I left my last posting with a Trinitarian stutterance: perhaps, perhaps, perhaps God loves us that much (to be born a baby in a stable, to come down and hang with us homies, so save us by showing us how to be human, and to introduce us to the God he invited us to address as he did – Father.)   That God would do that is what C.S. Lewis calls “The Grand Miracle.”  This morning in the crisp darkness, I finished the book, Miracles, that had sat on my “must read” bookpile for ten years since it had caught my eye on the bargain rack at Borders back in Detroit.  I bought it because of its author, and in spite of its subject. 

You see, I doubt miracles.


Despite this doubt, my admiration for Lewis had drawn me over those ten years to make exactly three attempts to read it, but I had given in to sleep or whatever was on my mind.  So the book had grown three bookmarks in the early pages, none of which had taken me in subsequent attempts to pages I had remembered having read. 

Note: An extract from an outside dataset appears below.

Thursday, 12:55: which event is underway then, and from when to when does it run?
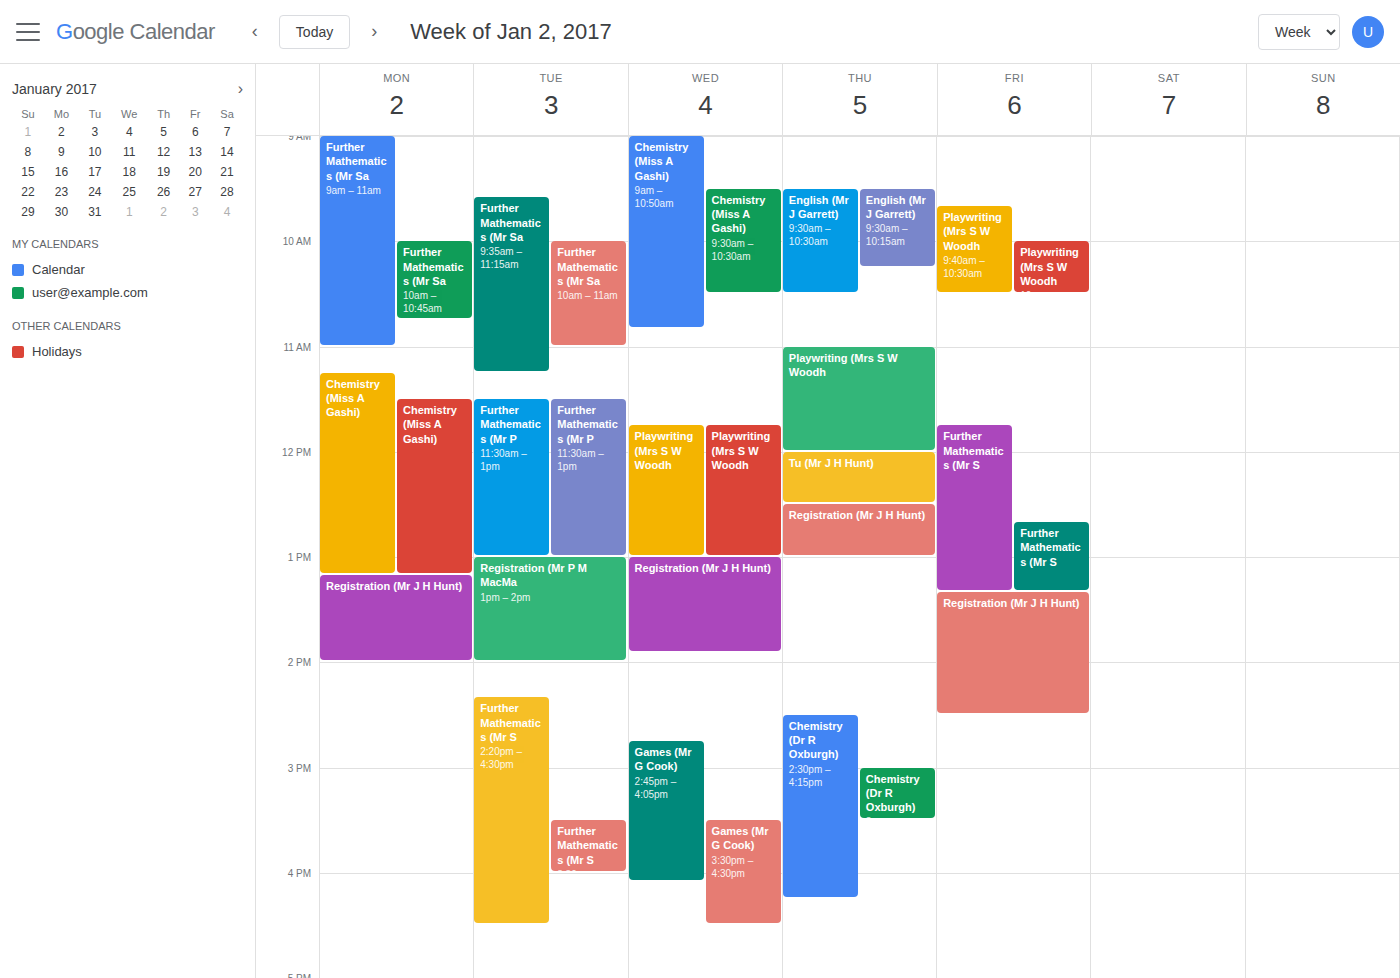
"Registration (Mr J H Hunt)", 12:30 to 13:00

Perhaps it was one of Lewis’s refuted “special providences” that had led me to find Miracles in audio book format at the library, enabling me to listen to it on my morning walks this week.  This fourth attempt to get through the book was successful; on the snow-covered hilly streets, you see, I can’t nod off; I’d fall.  And I can’t stop reading and start daydreaming; the audio continues to play, pulling my mind along as if it were Lewis’s canine companion. 

While not being able to stop provides the advantage of persistence, it also has the disadvantage of making note-taking impossible, or at best impractical.  As a result, my mind gets as much exercise as my legs, accumulating and juggling concepts, images, and turns of language until I can get back to me desk and jot them down.

If the first gift of the book was to open my mind to the possibility (perhaps, perhaps, perhaps) of the reality of The Grand Miracle, the incarnation of God (in the crib with us homies), it was a particular image that, in the parlance of Malcolm Gladwell in The Tipping Point, “stuck” with me: running from horses. 

Gladwell says that what makes a message effective is its “stickiness”, that we remember something about it, and can’t shake it off.  But in this case, I was like half of the Velcro, waiting for the other half to come close enough to grab on.  I’d like to believe, you see.  While I continue to enjoy Karen Armstrong’s academic and dispassionate analysis of religion, there was something about Lewis that fit like old shoes, like an old sweater that had fallen back behind the closet that had a smell of memory, like an old song that took me to a time when I was somehow, in some way, more real, more authentic, more connected to mystery perhaps.

Lewis had spoken in the middle of the book of the connection of the spiritual to the natural being like the centaur, comfortable with both his spiritual and natural parts.  It had sparked in me a vague hope, or perhaps more honestly a hunger.    Like a Mahler symphony, he ends the book with a return to that theme, but in full crescendo, making a final plea for the reader to set aside a kind of lazy pantheism and put on faith, accepting The Grand Miracle for the true “Nature” that it is despite what we fear will be its blinding brightness.  

To shrink back before all that can be called Nature into negative spirituality is as if we ran away from horses instead of learning to ride…These small and perishable bodies have been given to us as ponies are given to schoolboys.  We must learn to manage: not that we may some day be free of horses altogether but that some day we may ride bare-back, confident and rejoicing, those greater mounts, those winged, shining, and world-shaking horses which perhaps even now expect us with impatience, pawing and snorting in the King’s stable.

New Year's resolution suggestion: let's saddle up!